Plaintiff's federal and state law claims arise from the same operative facts, Plaintiff's state law claims sound in tort, and it is well recognized that "claims brought pursuant to § 1983 sound in tort." City of Monterey v. Del Monte Dunes at Monterey, Ltd., 526 U.S. 687, 709 (1999). Thus, the federal and state law claims are inseparable, and the PLRA standard will be applied to both federal and state law claims at this stage of the case to prevent a state jurisdictional standard from affecting federal rights.
There are issues of fact with regard to exhaustion that preclude summary judgment.
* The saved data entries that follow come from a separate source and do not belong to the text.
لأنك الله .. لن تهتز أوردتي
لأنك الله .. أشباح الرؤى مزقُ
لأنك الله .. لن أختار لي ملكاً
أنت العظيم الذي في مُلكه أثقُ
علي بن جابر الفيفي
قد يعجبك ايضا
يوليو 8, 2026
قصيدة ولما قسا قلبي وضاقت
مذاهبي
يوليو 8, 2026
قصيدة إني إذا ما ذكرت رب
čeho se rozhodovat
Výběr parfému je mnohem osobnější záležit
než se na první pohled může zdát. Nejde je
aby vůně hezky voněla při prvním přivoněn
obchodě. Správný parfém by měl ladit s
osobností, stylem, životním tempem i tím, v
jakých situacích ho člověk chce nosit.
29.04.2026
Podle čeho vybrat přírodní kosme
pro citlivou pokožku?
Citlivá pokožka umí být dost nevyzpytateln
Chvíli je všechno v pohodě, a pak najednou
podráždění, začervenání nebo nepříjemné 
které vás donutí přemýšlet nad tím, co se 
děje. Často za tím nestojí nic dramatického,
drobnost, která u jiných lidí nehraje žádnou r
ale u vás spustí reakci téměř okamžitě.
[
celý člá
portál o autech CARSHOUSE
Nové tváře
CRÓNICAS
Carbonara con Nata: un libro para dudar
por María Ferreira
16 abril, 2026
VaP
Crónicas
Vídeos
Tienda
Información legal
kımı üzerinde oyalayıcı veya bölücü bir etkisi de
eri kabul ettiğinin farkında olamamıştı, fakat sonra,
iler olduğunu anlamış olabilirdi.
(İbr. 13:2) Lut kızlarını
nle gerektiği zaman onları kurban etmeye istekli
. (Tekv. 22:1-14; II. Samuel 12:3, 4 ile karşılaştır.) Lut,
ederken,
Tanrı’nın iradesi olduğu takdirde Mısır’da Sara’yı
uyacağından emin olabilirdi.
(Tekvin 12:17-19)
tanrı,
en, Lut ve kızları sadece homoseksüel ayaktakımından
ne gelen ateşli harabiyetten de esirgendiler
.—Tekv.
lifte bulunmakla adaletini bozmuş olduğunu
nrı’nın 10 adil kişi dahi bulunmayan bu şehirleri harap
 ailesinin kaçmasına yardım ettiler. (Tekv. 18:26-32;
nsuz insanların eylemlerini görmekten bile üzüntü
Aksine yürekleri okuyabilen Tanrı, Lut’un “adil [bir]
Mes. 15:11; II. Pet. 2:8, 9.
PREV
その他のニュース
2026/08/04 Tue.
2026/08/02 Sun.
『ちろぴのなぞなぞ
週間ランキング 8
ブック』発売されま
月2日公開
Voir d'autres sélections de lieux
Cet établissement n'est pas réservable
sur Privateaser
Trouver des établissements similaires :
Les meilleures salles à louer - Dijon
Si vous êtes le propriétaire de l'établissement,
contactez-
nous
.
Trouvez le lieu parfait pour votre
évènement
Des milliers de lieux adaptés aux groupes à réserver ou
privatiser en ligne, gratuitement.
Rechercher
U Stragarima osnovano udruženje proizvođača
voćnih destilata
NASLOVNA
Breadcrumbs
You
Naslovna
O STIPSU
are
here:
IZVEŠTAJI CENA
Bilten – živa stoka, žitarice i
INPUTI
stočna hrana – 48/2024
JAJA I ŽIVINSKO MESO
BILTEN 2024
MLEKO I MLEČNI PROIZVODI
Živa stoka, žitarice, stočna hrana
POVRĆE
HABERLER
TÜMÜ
Defendants' logs indicating that no appeal of the grievance was received from Plaintiff are contradicted by Plaintiff's copy of an alleged appeal and his testimony that he submitted the appeal. Defendants contend that Plaintiff's testimony and the document are not credible because of surrounding circumstances including the fact that the document was not produced until the issue of exhaustion was raised, the document includes only the second and not the first page of the grievance form, and Plaintiff does not remember by what method he submitted the appeal to the grievance coordinator. However, the Court does not weigh credibility when ruling on a motion for summary judgment, and it cannot be said that the evidence is so one-sided that Defendants must prevail as a matter of law. Accordingly, Defendants' Motion for Summary Judgment shall be denied.
CONCLUSION
IT IS THEREFORE ORDERED that Defendants' Motion for Summary Judgment for Failure to Exhaust Administrative Remedies (Doc. 24) is hereby DENIED.